Karena itu, ia menilai, perombakan kabinet atau reshuffle jilid II nantinya akan menjadi momentum yang tepat bagi Jokowi untuk memilih orang atau sosok menteri yang diinginkannya. Sehingga, diharapkan usai dilakukannya perombakan kabinet tak ada lagi kegaduhan yang dilakukan oleh para menterinya.
"Reshuffle yang akan datang mestinya harus lebih banyak mencerminkan, ini momentum bagi presiden untuk lebih banyak menetapkan mereka yang lebih masuk kategori all the president men. Ini saatnya. Seperti saat presiden menetapkan Kapolri. Yang akan datang ini setidaknya mendekati ideal sebagai orang-orang pilihan presiden," kata dia.
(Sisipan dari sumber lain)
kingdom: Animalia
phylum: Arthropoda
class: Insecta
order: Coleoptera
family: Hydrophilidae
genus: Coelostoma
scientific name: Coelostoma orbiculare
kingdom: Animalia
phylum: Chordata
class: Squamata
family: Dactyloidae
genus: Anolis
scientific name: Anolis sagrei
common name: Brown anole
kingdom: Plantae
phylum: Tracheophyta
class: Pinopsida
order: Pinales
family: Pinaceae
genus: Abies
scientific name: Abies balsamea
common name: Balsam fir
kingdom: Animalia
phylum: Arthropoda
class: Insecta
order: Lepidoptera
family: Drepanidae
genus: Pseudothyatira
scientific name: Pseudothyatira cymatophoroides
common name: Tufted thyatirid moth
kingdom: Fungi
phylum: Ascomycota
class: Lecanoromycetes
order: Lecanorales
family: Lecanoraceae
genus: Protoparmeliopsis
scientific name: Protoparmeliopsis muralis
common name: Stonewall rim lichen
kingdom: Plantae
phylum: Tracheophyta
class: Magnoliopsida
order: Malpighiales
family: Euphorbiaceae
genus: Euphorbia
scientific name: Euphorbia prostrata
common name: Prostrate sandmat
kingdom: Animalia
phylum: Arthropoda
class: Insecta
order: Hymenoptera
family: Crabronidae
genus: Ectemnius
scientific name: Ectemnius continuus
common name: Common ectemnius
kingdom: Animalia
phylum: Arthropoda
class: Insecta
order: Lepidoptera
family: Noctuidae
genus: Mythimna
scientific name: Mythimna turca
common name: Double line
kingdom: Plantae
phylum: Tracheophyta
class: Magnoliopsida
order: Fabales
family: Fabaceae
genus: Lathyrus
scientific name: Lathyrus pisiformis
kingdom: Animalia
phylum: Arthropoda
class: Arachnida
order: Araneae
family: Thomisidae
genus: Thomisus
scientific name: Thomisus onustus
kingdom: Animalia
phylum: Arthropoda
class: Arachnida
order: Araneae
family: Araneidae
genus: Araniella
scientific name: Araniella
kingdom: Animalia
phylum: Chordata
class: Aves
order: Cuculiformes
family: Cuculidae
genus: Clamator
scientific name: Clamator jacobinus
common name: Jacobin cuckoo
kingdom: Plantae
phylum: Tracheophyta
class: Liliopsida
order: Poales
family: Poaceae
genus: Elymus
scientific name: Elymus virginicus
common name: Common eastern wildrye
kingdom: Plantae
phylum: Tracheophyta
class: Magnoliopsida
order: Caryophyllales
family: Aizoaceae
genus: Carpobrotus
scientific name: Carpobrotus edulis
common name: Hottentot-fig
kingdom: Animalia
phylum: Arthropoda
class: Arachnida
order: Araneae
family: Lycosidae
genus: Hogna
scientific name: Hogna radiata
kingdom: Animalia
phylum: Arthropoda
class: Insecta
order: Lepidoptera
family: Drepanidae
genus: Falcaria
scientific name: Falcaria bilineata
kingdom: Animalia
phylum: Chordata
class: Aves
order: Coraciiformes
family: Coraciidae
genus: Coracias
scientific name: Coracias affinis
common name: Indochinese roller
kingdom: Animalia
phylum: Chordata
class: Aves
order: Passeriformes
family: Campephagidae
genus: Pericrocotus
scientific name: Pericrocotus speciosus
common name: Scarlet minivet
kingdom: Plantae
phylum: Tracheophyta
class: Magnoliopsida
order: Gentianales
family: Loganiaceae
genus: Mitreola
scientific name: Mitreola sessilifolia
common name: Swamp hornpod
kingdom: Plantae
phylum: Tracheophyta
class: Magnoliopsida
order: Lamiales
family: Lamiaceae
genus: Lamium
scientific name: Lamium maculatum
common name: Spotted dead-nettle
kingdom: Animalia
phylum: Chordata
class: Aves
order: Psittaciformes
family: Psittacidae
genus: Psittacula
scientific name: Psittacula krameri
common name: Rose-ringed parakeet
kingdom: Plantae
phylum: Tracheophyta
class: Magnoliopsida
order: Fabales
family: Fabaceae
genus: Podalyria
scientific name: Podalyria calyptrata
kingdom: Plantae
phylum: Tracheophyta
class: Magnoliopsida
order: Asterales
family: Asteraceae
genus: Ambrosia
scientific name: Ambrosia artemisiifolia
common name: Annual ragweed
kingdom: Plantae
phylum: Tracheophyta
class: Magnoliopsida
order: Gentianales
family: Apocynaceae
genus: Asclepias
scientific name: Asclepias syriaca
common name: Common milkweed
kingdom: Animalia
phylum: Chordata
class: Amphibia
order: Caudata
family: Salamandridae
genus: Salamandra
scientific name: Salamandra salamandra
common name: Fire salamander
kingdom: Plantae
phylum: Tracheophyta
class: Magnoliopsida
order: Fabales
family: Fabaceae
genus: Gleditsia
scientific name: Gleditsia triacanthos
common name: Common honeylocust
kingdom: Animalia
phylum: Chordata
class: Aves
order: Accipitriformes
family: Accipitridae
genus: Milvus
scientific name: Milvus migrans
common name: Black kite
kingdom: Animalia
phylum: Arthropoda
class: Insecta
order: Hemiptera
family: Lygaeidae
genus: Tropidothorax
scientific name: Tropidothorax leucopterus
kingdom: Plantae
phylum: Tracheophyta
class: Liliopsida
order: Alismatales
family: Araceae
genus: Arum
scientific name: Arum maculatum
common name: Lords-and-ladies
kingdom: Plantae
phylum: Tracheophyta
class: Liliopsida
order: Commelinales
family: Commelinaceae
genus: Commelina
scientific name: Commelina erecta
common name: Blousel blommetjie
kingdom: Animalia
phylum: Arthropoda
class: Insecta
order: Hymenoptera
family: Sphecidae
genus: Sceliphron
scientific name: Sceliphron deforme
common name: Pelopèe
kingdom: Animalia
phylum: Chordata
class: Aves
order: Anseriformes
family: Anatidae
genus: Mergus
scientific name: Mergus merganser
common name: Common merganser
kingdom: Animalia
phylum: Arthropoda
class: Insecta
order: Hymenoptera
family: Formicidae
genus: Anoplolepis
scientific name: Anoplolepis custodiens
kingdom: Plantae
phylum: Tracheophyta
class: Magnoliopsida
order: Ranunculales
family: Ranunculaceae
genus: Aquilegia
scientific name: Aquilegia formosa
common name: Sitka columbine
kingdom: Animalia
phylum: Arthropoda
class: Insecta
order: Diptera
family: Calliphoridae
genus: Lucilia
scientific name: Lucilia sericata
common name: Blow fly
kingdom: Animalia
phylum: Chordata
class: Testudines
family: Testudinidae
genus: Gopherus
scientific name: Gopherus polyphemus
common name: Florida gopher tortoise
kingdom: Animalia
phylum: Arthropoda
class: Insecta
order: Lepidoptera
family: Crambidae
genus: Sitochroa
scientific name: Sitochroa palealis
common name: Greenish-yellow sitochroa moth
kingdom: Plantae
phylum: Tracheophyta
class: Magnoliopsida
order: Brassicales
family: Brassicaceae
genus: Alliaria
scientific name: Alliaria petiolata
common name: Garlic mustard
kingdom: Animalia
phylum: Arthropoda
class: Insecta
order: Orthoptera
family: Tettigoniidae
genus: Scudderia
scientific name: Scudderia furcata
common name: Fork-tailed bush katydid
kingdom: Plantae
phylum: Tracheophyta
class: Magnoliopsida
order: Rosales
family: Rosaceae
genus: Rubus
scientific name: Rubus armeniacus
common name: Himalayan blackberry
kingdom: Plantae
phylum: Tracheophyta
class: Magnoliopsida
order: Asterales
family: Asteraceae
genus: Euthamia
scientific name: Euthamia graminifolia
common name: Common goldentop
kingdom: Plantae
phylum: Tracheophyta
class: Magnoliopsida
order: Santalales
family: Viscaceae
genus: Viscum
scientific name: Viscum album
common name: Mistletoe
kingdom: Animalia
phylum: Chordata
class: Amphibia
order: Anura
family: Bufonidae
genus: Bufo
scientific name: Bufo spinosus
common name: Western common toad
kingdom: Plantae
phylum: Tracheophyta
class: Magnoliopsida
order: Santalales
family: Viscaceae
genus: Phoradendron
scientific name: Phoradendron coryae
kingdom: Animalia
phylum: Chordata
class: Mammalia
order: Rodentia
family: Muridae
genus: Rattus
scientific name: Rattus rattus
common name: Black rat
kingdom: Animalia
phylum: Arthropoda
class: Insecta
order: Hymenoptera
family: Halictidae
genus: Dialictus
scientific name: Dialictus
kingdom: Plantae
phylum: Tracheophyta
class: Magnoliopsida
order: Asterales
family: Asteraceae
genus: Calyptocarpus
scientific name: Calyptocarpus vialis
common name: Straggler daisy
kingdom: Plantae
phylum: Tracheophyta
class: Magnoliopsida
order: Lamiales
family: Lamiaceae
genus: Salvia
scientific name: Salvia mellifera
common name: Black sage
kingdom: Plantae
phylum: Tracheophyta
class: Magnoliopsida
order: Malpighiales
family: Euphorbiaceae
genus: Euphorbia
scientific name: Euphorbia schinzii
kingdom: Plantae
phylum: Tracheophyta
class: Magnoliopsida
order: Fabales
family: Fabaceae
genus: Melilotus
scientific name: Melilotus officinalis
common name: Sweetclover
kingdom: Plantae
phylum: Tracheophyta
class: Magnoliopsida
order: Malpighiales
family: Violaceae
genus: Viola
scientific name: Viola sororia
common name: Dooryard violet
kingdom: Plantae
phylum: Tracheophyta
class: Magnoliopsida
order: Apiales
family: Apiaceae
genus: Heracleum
Selama ini, lanjut Haryadi, kerja pemerintahan Jokowi selalu terganggu oleh kegaduhan yang dilakukan oleh para menterinya. Sehingga, Jokowi harus bekerja ekstra guna melakukan langkah-langkah koordinasi secara langsung dengan para menterinya.
Menurut dia, dalam melakukan reshuffle, Jokowi akan mempertimbangkan kinerja menteri serta beban politik yang harus ditanggung presiden terhadap para menterinya dalam mengelola pemerintahan. Sehingga, tidak mempengaruhi optimalisasi kerja pemerintah.
"Tidak sekedar menyangkut kualitas kerja secara objektif, tapi juga dimensi-dimensi yang menempatkan seorang menteri itu seberapa dia tidak menjadi beban politik bagi presiden. Karena sekalipun kinerjanya bagus, tapi kalau jadi beban politik bagi presiden itu juga repot," kata Haryadi.
Saat akan melakukan perombakan kabinet untuk kedua kalinya nanti, Haryadi menyampaikan, presiden perlu memastikan para menterinya merupakan sosok yang berkomitmen serta berpengetahuan dalam merealisasikan program prioritas nawacita. Menurut dia, menteri-menteri saat ini dinilai kurang memiliki komitmen pada program nawacita.
"Cukup banyak menteri dalam kabinet sekarang tidak sekadar tidak punya komitmen pada nawacita, tapi bahkan tidak tahu nawacita," kata dia.